What now? You contradict yourself Mr. Love!
Well, yes…and no.
I have confident of assurance that this whole following
Jesus thing is real. I do not have confidence that I fully understand it
all…and at times any of it! Of course, I struggle with the big things that
plague us as a society – suffering, pain, senseless violence, tragedies, etc. But
beyond that I even struggle with things like, “What is God’s definition
of justice or love;” “Should Christianity have ever held hands with
any government;” “Is our individualism too pronounced, making our Christian
‘communities’ nothing more than self-congratulating gatherings that proclaim,
‘At least we’re not like those other people. Praise God for that!’”

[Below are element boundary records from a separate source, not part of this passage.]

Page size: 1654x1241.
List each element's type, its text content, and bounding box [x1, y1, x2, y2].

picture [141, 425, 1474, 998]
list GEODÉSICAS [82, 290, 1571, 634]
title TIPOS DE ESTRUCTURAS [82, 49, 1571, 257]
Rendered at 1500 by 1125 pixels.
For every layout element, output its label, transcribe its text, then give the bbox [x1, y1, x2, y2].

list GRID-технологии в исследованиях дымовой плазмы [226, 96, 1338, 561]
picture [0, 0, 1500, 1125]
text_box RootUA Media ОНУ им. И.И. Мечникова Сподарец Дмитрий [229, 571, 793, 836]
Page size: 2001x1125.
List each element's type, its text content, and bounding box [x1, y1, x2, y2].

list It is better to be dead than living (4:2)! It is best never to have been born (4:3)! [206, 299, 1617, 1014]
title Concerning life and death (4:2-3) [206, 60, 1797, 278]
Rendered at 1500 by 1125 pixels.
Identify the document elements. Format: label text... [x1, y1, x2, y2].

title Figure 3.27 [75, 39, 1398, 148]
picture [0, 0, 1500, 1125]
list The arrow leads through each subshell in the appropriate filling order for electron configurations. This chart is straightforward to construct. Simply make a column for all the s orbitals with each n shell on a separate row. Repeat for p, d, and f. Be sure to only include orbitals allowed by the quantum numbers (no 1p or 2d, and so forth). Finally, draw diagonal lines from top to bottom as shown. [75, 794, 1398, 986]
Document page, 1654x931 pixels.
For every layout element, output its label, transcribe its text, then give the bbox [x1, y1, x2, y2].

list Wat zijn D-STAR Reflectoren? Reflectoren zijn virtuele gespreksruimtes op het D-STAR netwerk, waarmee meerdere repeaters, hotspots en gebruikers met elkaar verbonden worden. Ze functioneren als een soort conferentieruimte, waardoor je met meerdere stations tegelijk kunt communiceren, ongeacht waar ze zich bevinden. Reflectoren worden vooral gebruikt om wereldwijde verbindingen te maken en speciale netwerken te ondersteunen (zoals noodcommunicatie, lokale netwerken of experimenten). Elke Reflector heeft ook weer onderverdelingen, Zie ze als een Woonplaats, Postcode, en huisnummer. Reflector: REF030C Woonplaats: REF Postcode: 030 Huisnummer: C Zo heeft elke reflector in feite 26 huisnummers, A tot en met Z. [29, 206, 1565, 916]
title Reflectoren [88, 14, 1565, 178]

Heck, there are times when the nature of God as Father, Jesus
is Savior, the Holy Spirit as Comforter are challenged, because experience has
dictated it to be so. This is why I say I try to maintain my humility even in
confidence. Even on those days where this doesn’t seem real…I just can’t shake
the sense that cosmically millions of people have had this feeling and real-life experiences. Yet, the men and women who have dedicated their lives to
whole-hearted commitment are usually labeled simplistic or ascetic and too
mystically minded to be of any good for us to follow Jesus.
If you know the myth of John the Beloved, it was said that
in his old age the congregation used to bring him forward to speak. He always
said the same thing, “Little children. Love one another.” That is frankly not a
very challenging word for a man who once laid his head on Jesus’s chest and
stood by with his mother when he was crucified. This is also the same man some believe to have written down the words and visions of Revelation. To have this crazy insider
knowledge and to week-after-week say, “Hey guys…love each other,” doesn’t seem
to be that life altering.
But the fact remains, if this is a true story, this was
central to John’s revelation of Christ and was important enough that he was
speaking it to the first, second, third and possibly fourth generation of
Christians that this was it. This is what you do. He was not making bold
proclomations of the character of God. He was saying, “We gotta figure out how
to love one another or this doesn’t mean anything.”
And it is this same humility that I find important as we
approach living out faith in 2015 and beyond. I can do without grand
revelations from the greatest of prophets if it does not resort in this being
more real, and more lived-in in my life. That is the great challenge – shaking
off the academic nature that a bunch of facts about faith are going to change
the lives of men and women who still have the marks of heroin needles in the
arms and on their soul; or women who bear the shame of resorting to prostitution
and bear the scorn of the Church instead of Her sympathy when some of Jesus’s
followers were prostitutes themselves.
I speak humbly and lightly of who God is, because I know
from my time with Him…that I can’t ever know truly who He is until I see Him
fully face-to-face. More later my friends, but for now I've reached my 1000 words I try to keep this around!